= The Cute Girl Network =

Cover art

The Cute Girl Network is a 2013 graphic novel written by Greg Means and M. K. Reed, with art by Joe Flood. It was published by First Second Books.

==Synopsis==
When skateboard shop employee Jane becomes romantically interested in food cart operator Jack, she learns of the existence of the Network — an assembly of local single women who share information about the negative qualities of local single men, and who all recommend that she not pursue him.

==Reception==

Publishers Weekly described The Cute Girl Network as "a fun, fresh take on romance with a fascinating subtext about gender relations", and extolled the "snappy dialogue" and the "refreshing and reassuring" message.

School Library Journal noted its "cartoon-like artwork" and "standard romantic comedy plot", and emphasized that it has "strong characters and emotional power", and is "minor" but "easy to love".

Comic Book Resources found the story to be "adorable", and commended Means and Reed for "mak[ing] the tired will-they-won't-they storyline feel surprisingly fresh and relevant" and "get[ting] so many of the little things right", but nonetheless faulted Jack as "almost unbelievably stupid", Jane as filling too many "super-cool skater chick cliches", and Jack's roommates as "carelessly rendered".

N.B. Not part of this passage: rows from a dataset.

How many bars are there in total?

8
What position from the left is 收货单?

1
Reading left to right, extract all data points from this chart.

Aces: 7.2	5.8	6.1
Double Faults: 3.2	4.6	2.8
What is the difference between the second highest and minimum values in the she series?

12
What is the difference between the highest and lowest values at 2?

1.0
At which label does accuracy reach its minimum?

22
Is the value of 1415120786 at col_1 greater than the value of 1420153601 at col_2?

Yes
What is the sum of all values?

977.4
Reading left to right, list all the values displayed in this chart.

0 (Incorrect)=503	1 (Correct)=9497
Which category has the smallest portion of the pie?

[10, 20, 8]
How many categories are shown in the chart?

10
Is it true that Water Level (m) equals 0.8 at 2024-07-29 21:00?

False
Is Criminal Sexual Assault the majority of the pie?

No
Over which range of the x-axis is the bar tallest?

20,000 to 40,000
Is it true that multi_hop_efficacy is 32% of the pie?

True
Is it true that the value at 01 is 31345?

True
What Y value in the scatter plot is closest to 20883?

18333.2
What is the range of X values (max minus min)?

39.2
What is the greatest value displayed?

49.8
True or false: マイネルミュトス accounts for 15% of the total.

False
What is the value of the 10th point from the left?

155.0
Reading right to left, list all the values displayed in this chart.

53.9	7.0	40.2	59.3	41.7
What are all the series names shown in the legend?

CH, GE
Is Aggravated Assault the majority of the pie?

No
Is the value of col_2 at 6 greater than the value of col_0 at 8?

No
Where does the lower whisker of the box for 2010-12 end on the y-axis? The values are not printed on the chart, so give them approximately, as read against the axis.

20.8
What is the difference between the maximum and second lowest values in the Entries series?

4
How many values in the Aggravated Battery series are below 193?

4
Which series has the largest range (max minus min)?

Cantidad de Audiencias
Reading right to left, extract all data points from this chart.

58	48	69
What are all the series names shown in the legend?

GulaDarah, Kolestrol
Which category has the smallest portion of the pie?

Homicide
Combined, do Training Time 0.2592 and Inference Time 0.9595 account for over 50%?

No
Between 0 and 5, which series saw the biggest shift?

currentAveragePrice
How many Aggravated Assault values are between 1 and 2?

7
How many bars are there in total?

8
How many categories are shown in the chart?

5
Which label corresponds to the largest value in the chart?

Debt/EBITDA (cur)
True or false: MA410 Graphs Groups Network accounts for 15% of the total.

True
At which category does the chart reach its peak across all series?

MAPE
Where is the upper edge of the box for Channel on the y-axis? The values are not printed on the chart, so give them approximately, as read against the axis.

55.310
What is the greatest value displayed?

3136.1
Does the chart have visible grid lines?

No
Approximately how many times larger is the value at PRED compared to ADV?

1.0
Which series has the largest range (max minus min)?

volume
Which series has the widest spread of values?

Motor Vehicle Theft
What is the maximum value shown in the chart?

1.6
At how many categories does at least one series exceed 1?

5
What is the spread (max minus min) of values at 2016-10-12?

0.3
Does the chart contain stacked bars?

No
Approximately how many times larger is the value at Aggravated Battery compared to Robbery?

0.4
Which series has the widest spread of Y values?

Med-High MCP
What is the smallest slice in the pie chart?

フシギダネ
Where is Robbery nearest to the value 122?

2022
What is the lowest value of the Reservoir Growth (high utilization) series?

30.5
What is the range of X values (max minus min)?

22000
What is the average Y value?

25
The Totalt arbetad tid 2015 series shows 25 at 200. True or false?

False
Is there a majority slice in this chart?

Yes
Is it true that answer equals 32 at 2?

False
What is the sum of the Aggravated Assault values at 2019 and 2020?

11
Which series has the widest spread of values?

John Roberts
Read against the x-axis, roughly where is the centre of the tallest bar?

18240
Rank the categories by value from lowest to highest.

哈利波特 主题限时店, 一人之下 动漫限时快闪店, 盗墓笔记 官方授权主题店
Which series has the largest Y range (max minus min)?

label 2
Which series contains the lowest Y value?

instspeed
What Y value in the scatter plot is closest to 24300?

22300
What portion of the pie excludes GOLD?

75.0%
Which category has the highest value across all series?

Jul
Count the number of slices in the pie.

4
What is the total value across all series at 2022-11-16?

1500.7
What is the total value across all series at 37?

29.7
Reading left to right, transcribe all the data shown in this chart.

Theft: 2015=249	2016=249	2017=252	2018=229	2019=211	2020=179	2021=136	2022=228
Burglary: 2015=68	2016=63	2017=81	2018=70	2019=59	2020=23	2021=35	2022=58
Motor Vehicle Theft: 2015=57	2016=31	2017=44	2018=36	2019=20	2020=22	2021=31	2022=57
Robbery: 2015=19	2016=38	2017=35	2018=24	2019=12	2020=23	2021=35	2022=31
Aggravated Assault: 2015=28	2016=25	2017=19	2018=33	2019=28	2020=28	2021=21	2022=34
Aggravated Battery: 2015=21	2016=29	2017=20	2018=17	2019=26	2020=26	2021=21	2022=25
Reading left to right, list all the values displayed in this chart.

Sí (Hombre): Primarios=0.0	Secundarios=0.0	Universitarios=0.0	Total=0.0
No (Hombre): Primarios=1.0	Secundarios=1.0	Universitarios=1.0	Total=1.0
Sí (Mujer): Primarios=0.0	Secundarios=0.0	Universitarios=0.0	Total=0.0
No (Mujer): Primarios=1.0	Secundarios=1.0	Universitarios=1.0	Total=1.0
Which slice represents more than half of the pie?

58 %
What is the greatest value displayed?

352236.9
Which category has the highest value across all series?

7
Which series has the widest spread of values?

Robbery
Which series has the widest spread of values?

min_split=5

Paste considered it to be "warm, delightful, and occasionally surprising", and lauded Flood's portrayal of people for its "expressiveness", its "appealing simplicity", and its "nicely-varied cast, in terms of ethnicity [and] body type", but observed that when Flood illustrates backgrounds and environments, the level of detail "can be almost tiring": "a strange kind of excess, one that isn’t aiming to be showy, just kind of compulsively complete."

At BoingBoing, Cory Doctorow called it "hilarious and sweet (....) without being saccharine", and compared it to the work of Kyle Baker.

==Setting==
Cute Girl Network is set in the fictional city of "Brookport", a deliberate hybrid of Brooklyn (M. K. Reed's home) and Portland (Greg Means' home).